Items stored in a collection
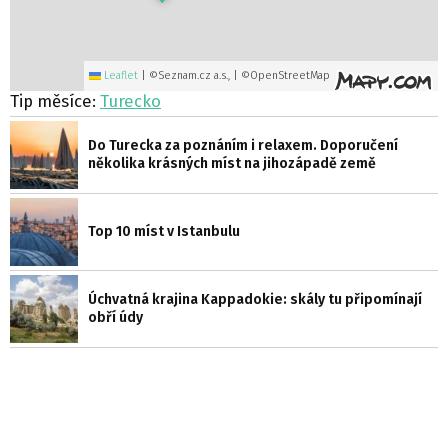
Leaflet
|
©Seznam.cz a.s., | ©OpenStreetMap
Tip měsíce:
Turecko
Do Turecka za poznáním i relaxem. Doporučení
několika krásných míst na jihozápadě země
Top 10 míst v Istanbulu
Úchvatná krajina Kappadokie: skály tu připomínají
obří údy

_Task instructions_
Pull every line of text from the listing above, reproducing each one character for character. Omit the pictures from your answer.

_Exercise output_
Leaflet
|
©Seznam.cz a.s., | ©OpenStreetMap
Tip měsíce:
Turecko
Do Turecka za poznáním i relaxem. Doporučení
několika krásných míst na jihozápadě země
Top 10 míst v Istanbulu
Úchvatná krajina Kappadokie: skály tu připomínají
obří údy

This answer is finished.